### REQUIRED ACTION
Go over the data and keep only the lines that include "pixels".

------ SUPPLIED DATA

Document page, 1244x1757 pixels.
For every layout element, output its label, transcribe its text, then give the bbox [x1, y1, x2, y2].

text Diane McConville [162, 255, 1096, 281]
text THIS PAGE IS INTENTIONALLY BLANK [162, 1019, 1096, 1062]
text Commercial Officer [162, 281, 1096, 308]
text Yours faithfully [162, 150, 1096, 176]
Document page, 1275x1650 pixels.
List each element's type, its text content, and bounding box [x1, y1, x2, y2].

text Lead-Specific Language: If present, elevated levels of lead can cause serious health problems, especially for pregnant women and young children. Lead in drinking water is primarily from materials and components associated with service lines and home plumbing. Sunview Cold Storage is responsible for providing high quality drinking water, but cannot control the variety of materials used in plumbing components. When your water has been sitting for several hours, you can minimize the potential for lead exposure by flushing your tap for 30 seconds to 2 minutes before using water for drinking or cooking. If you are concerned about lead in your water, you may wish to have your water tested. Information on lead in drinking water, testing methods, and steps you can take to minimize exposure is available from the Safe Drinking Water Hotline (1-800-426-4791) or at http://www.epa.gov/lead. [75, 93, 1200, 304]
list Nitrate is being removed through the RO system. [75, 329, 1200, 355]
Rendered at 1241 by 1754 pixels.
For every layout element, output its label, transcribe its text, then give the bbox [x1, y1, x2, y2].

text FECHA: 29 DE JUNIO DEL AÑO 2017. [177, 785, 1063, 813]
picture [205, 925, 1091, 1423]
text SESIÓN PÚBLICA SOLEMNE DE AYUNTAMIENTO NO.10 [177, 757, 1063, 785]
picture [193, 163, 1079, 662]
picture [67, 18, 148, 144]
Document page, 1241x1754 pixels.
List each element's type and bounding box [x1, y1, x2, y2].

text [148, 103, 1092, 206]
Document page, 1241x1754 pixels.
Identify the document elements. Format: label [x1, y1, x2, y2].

------------

### REPLY
Document page, 1244x1757 pixels.
Document page, 1275x1650 pixels.
Rendered at 1241 by 1754 pixels.
Document page, 1241x1754 pixels.
Document page, 1241x1754 pixels.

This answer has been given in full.